Field Guide — Instructions and Plans
I explain the plan step by step, why we’re doing it that way, and the key constraints driving choices. I ask someone to play back the critical steps and decision triggers so I can check understanding without guessing. I flag what to do if a variable changes or something isn’t clear, and where they have room to make the call. I confirm who owns what and when we’ll regroup.
Field Guide — Running Meetings
I open with the purpose and the time we have, then keep it two-way by asking for what I’m missing and pausing to listen. I park side topics so we stay on track without losing them. Before we break, I restate decisions, next steps, owners, and timelines so everyone leaves aligned.
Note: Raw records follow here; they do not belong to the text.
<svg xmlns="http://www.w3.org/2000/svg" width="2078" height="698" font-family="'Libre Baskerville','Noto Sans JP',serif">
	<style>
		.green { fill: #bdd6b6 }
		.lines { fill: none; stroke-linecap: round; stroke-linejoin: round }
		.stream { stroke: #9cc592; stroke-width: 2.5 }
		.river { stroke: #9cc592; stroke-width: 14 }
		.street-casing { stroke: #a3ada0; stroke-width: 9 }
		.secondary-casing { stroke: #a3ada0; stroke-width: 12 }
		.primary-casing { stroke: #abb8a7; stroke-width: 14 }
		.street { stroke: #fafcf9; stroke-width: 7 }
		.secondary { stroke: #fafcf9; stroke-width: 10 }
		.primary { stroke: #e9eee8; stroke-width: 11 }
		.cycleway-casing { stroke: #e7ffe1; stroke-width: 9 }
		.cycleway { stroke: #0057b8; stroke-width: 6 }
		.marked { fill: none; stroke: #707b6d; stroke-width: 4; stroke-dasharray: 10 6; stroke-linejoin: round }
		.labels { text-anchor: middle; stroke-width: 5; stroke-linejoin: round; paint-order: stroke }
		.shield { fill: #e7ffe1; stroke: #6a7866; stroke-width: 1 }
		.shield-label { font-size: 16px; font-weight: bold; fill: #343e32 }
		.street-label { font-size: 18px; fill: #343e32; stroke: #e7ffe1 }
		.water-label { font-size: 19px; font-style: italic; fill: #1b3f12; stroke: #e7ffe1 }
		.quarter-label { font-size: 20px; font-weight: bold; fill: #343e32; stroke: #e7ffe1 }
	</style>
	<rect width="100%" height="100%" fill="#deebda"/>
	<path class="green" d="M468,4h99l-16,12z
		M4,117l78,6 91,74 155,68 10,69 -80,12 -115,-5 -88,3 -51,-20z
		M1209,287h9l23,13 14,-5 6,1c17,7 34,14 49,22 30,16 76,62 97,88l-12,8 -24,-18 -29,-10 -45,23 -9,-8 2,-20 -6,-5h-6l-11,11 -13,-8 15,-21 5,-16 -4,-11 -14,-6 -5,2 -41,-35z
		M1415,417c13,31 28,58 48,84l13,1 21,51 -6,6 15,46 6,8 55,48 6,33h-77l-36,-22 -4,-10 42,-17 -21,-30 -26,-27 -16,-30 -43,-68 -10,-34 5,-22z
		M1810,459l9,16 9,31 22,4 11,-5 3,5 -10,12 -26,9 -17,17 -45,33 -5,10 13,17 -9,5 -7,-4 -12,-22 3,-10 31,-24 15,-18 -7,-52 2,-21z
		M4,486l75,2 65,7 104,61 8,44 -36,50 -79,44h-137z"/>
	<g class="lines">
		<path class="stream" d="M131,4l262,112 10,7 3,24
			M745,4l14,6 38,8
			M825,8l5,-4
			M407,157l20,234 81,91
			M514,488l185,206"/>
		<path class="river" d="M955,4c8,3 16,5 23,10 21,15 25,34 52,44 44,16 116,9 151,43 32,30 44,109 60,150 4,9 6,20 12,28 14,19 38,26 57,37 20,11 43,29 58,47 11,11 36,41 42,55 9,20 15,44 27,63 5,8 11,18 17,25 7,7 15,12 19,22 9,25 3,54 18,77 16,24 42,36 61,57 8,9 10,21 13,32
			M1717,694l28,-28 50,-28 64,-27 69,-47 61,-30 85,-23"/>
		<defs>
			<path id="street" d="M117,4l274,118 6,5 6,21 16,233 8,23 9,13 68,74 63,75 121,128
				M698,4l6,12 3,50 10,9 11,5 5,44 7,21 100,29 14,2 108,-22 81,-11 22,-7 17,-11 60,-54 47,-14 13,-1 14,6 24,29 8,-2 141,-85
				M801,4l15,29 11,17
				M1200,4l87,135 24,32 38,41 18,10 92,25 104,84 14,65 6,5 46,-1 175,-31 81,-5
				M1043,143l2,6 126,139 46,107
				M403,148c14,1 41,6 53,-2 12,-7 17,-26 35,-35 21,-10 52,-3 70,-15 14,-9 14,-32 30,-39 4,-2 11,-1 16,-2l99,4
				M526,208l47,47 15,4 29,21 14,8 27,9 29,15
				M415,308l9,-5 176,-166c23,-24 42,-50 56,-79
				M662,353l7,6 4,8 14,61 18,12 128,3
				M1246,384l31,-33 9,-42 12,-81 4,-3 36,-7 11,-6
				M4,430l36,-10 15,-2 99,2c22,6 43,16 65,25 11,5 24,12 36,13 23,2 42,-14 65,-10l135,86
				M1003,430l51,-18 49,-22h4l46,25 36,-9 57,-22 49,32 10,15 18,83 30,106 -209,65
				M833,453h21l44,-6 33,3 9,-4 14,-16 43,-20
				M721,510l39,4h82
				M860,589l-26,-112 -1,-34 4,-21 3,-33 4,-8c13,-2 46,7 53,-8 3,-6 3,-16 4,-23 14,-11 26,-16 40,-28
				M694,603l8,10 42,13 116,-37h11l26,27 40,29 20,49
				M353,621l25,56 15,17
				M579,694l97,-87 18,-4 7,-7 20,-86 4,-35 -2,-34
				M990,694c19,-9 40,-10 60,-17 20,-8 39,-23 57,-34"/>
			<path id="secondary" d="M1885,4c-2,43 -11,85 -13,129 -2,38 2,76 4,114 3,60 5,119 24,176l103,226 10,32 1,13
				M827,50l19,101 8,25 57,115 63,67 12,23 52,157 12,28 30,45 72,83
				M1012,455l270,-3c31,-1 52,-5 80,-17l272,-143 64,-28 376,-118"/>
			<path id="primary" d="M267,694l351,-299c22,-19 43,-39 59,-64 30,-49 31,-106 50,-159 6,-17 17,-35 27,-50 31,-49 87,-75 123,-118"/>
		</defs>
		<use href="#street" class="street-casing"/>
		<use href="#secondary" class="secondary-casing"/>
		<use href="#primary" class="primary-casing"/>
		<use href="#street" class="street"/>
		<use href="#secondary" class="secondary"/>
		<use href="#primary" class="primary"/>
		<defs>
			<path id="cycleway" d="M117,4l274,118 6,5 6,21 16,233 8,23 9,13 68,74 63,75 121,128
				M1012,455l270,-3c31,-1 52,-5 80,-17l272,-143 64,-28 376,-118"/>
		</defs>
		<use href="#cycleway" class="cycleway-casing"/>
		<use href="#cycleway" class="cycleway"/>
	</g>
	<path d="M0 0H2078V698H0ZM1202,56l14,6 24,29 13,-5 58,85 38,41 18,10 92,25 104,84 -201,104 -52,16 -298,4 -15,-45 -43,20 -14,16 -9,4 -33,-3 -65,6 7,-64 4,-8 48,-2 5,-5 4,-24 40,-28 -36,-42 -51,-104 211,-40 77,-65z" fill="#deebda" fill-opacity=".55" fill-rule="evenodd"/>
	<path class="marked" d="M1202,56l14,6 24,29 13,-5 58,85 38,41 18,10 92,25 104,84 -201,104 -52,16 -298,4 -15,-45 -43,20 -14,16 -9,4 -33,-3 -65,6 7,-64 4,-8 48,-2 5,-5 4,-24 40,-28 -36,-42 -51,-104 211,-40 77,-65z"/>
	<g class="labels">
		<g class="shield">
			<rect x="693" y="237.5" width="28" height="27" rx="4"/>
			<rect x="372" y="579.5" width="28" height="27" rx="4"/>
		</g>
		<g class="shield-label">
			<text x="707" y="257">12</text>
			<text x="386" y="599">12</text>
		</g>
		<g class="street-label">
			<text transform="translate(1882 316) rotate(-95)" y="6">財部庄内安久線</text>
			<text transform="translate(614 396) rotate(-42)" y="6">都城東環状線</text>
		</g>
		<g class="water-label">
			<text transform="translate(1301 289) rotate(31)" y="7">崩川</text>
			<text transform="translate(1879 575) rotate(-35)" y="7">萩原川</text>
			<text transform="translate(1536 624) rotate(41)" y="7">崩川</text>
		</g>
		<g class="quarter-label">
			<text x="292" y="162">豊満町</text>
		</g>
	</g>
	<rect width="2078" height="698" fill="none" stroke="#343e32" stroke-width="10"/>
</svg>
I follow up with a short note or photo of the board so there’s no confusion later.
Field Guide — Preventing Issues
I make it normal to speak up early by setting a clear 'no surprises' expectation and thanking people who raise concerns. I keep short, regular check-ins and simple channels for reporting small problems so we can act before they grow. When someone flags an issue, I ask for facts, impact, and suggested next step, then decide or delegate quickly. I close the loop so people see that speaking up leads to action.
Field Guide — Dispute Resolution
I slow things down, name the issue in neutral terms, and separate facts from stories. I let each person finish without interruption, then reflect back what I heard to confirm I got it right. I restate the shared objective and test options against it, aiming for a clear decision or a plan to gather what’s missing. I confirm agreements, who’s doing what, and how we’ll check that the fix is working.
Field Guide — Upset Conditions
I acknowledge the frustration or fatigue out loud and tie it to what’s making the work hard right now. I simplify the plan to the next clear step, adjust pace or rotate tasks if needed, and refocus on the immediate objective and safety. I point out small wins to rebuild momentum and make time-outs short and purposeful. I reset comms so people know who to call and what to do if something shifts again.
Field Guide — Skill Development
I want to strengthen my skill development by choosing one leadership capacity at a time and running small, low-risk experiments in real work. My approach is to set a clear intention for the day, try one new behavior, and note what worked and what didn’t. I will ask one or two trusted people for quick feedback and adjust the next experiment. I’ll keep it practical and measurable so I can see progress over the season.